> **Отрывок страницы**:
▼▼▼

Каменск. 14 апреля <1947>. П<о>н<едельник>.Очень стало холодно. Во сне какая-то девица выступала на эстраде, не имея никакого успеха, а я не могла ее поддержать; у нее было новое голубое пальто, я оставила по рассеянности чемодан, и она должна была его поберечь. Какая-то дорога… В жизни головокружения… В письмах Мавриной нет никаких обещаний, никаких утешений; оне очень милы, но и только.
Вчера веч<ером>был Полонский. Мне было плохо, но мы очень смеялись, я к слову рассказала легенду Козимо Сильвы <нрзб> — и он переиначил конец в смешном виде.
Голодно. Дорого. Помощи ждать — неоткуда.
Умер еще один человек, о кот<ором> я фантазировала, собирала его портреты, — Генри Форд.
18 апр<еля>, пятница.Во сне ездила куда-то — вагон, перрон, дорожные вещи. Потом — забыла. А, еще потом кто-то сильный и высокий, на котор<ом> я висну, как повилика, — он любит меня, и мне можно быть больной и слабой… Мне можно довериться его воле, и он меня сбережет; это вечное счастье.
В газете о награждении литовских граждан, награжден какой-то Юркунас{330}, директор худ<ожественного> музея в Вильно. Сейчас передача Россини. Сколько раз Мих<аил> Ал<ексеевич> играл «Итальянку в Алжире», «Сороку-воровку», «Моисея»{331}… А я рисовала.

▲▲▲

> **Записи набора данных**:
▼▼▼

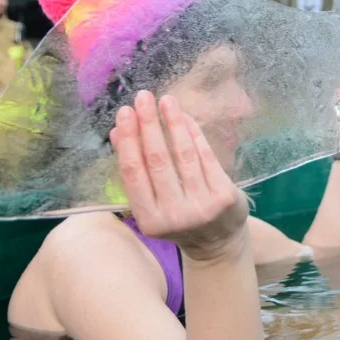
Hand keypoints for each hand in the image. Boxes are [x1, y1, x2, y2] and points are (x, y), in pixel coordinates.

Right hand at [109, 91, 249, 262]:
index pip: (134, 173)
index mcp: (149, 220)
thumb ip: (135, 170)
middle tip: (142, 97)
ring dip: (173, 123)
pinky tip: (185, 117)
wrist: (217, 243)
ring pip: (183, 156)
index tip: (124, 113)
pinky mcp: (223, 197)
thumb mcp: (152, 203)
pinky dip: (194, 134)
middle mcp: (174, 216)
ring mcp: (201, 207)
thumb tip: (116, 132)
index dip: (128, 140)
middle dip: (148, 125)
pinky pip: (206, 157)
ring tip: (166, 100)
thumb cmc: (178, 217)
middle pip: (157, 160)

▲▲▲

> **Задание 1**:
Кратко изложите фрагмент дневника в двух предложениях.
> **Задание 2**:
Дайте продолжение фрагмента дневника, начиная сразу после его последней фразы.
Записи здесь никак не используются.

> **Ответ 1**:
В дневнике от 14 и 18 апреля 1947 года в Каменске описаны сны, холод, голод, дороговизна и отсутствие помощи, а также вечерний визит Полонского, с которым было много смеха. Упоминаются смерть Генри Форда, чьи портреты собирались, газетная заметка о награждении Юркунаса, директора художественного музея в Вильно, и передача Россини, рядом с которой вспоминается, как Михаил Алексеевич играл «Итальянку в Алжире», «Сороку-воровку» и «Моисея».

> **Ответ 2**:
Мне надо умереть. Мне надо умереть. Ни о чем другом не надо думать; ничего другого нельзя хотеть. Я потеряла молодость и талант. Я никому не нужна. Неудивительно, что здесь со мной обращаются пренебрежительно. У меня нет хлебной карточки, у меня нет ни копейки денег. Мечтать о выигрыше или о посылках то же, что и о браке с Де Голлем или… Если даже Юра жив, то я и ему буду в тягость. Мертвую он будет любить меня до гроба; живую меня он разлюбит. Откуда я возьму силу, чтобы возродиться? Или нет такой силы — молодость невозвратима? Юрочка обещал мне вечную молодость, но он ошибся — во всем ошибся бедный Юрочка! И в своей судьбе, и в моей судьбе. И все наше творчество погибло — и не будет посмертной славы.
19 апр<еля >.Во сне был Н. Д. Богинский. Я забыла написать, что Н. В. Кузьмин прислал мне книгу — Лесков с его илл<юстрация>ми — и были письма от Сони, от Кати и от Зиновия. Очень мило. Была в бане на Трубном. «Лью апрельские слезы», но апрельского Солнца нет! Если бы был здесь человек, похожий на H. Н. Вариханова — простенький, живой и хороший, может быть, не без русского лукавства при всей «святости», — которая, будучи почти гротескной, никогда не была ханжеской. Он так успокаивал меня в минуты страха и горя, — в его дружественной любезности была подлинная благодать.
…Юрочка мой! Как мне бы хотелось рассказать Вам о нем и познакомить. А Алексей Алексеевич — «Датский ангел», красивый и верный, насмешливый и стремительный. — Господи, прими его душу!.. Вспоминаю и Митрохина, и Кузмина, конечно.
«И вот я встретил Вас — единственную во вселенной…»
Больше никогда! Больше никогда! Звенел Май, струился Апрель — все это было когда-то; больше не будет никогда ничего, как у леди Гамильтон в картине{332}.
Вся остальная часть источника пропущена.